Elodin me cogió por el hombro y me hizo acercarme un poco más.

– A ver qué te parece esto. Si vuelves a encontrarlo haciendo el tonto, dejaré que le cortes los pulgares. Sería una buena lección, ¿no te parece?

Lorren nos miró a los dos sosegadamente y asintió con la cabeza.

– Muy bien -dijo, y cerró la ventana.

– Ya está -dijo Elodin, satisfecho.

– ¿Cómo que ya está? -pregunté retorciéndome las manos-. Yo… ¿cómo que ya está?

Elodin me miró sorprendido.

– ¿Qué pasa? Ya puedes entrar.

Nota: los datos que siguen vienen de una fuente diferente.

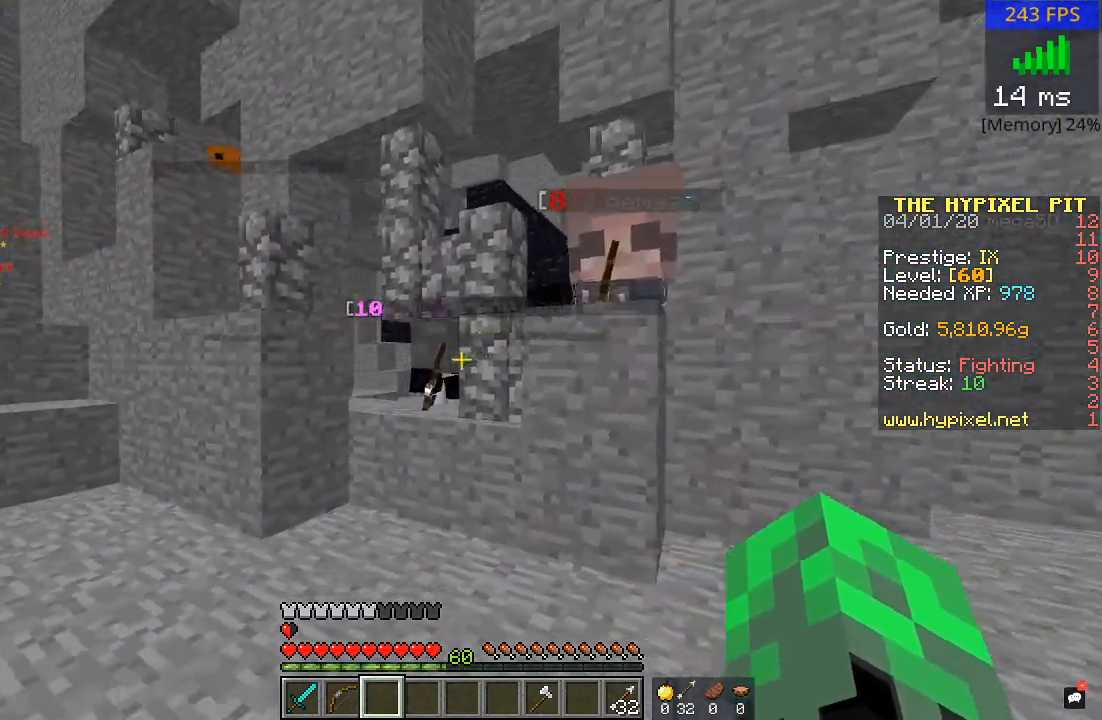
{"keys": ["a", "w"], "mouse": [], "events": [[350, "a", "down"], [400, "mouse_left", "down"], [450, "w", "up"], [500, "mouse_left", "up"], [500, "w", "down"]]}
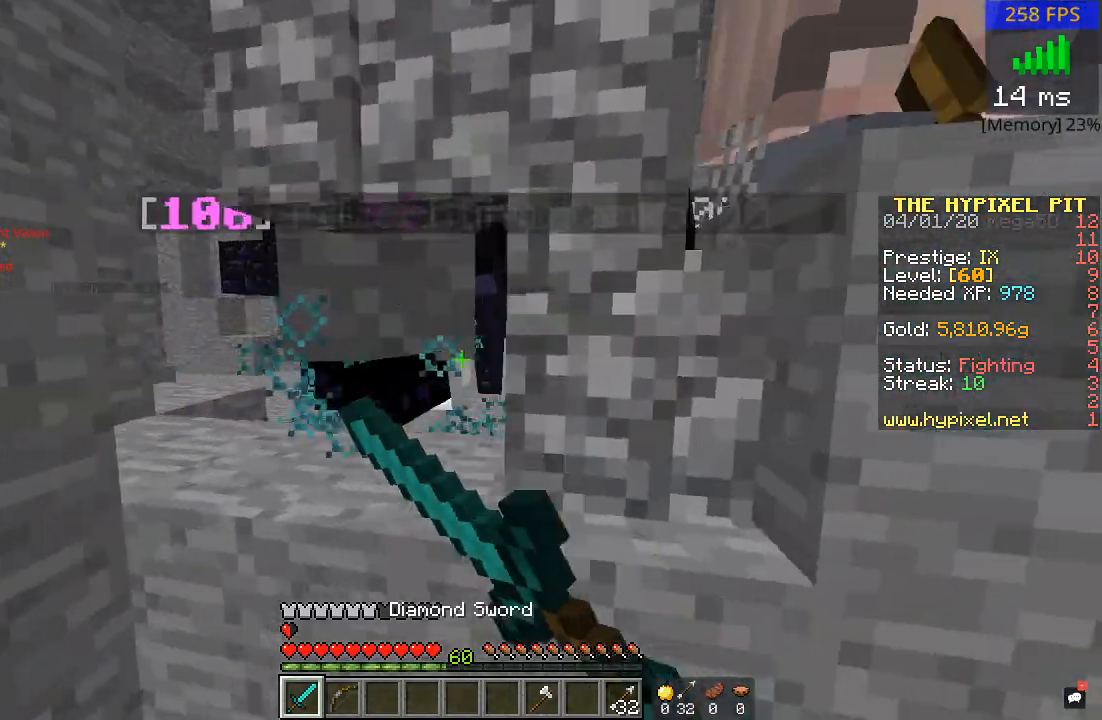
{"keys": ["w"], "mouse": ["left"], "events": [[50, "mouse_left", "down"], [100, "a", "up"], [150, "mouse_left", "up"], [150, "w", "up"], [200, "w", "down"], [250, "mouse_left", "down"], [300, "a", "down"], [300, "mouse_left", "up"], [350, "a", "up"], [350, "w", "up"], [400, "mouse_left", "down"], [400, "w", "down"], [467, "mouse_left", "up"], [500, "mouse_left", "down"]]}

Problema resuelto.

– ¡Pero usted no puede proponerle que me corten los pulgares! -protesté.

– ¿Acaso piensas violar las normas otra vez? -me preguntó arqueando una ceja.

– ¿Qué…? No, pero…

– En tal caso, no tienes nada de qué preocuparte. -Se dio la vuelta y subió por la pendiente del tejado-. Probablemente. Sin embargo, yo en tu lugar tendría cuidado. Nunca sé cuándo Lorren está de broma.

Al día siguiente, nada más despertar, fui a la tesorería y arreglé cuentas con Riem, el cara agria encargado de atar los cordones de la bolsa de la Universidad. Desembolsé los nueve talentos con cinco que tanto me había costado ganar y me aseguré una plaza en la Universidad para un bimestre más.

Después fui a Registros y Horarios y me apunté a Observación en la Clínica, además de a Fisiognomía y a Fisiología. También me apunté a Metalurgia Ferrosa y Cúprica con Cammar en la Factoría. Por último, me apunté a Simpatía Experta con Elxa Dal.

Entonces reparé en que no sabía cómo se llamaba la asignatura de Elodin. Hojeé el libro hasta dar con el nombre de Elodin, y deslicé el dedo hasta la columna donde aparecía el nombre de la asignatura, escrito recientemente con tinta negra: «Introducción a cómo no ser un asno redomado».

Suspiré y anoté mi nombre en el único espacio en blanco que había debajo.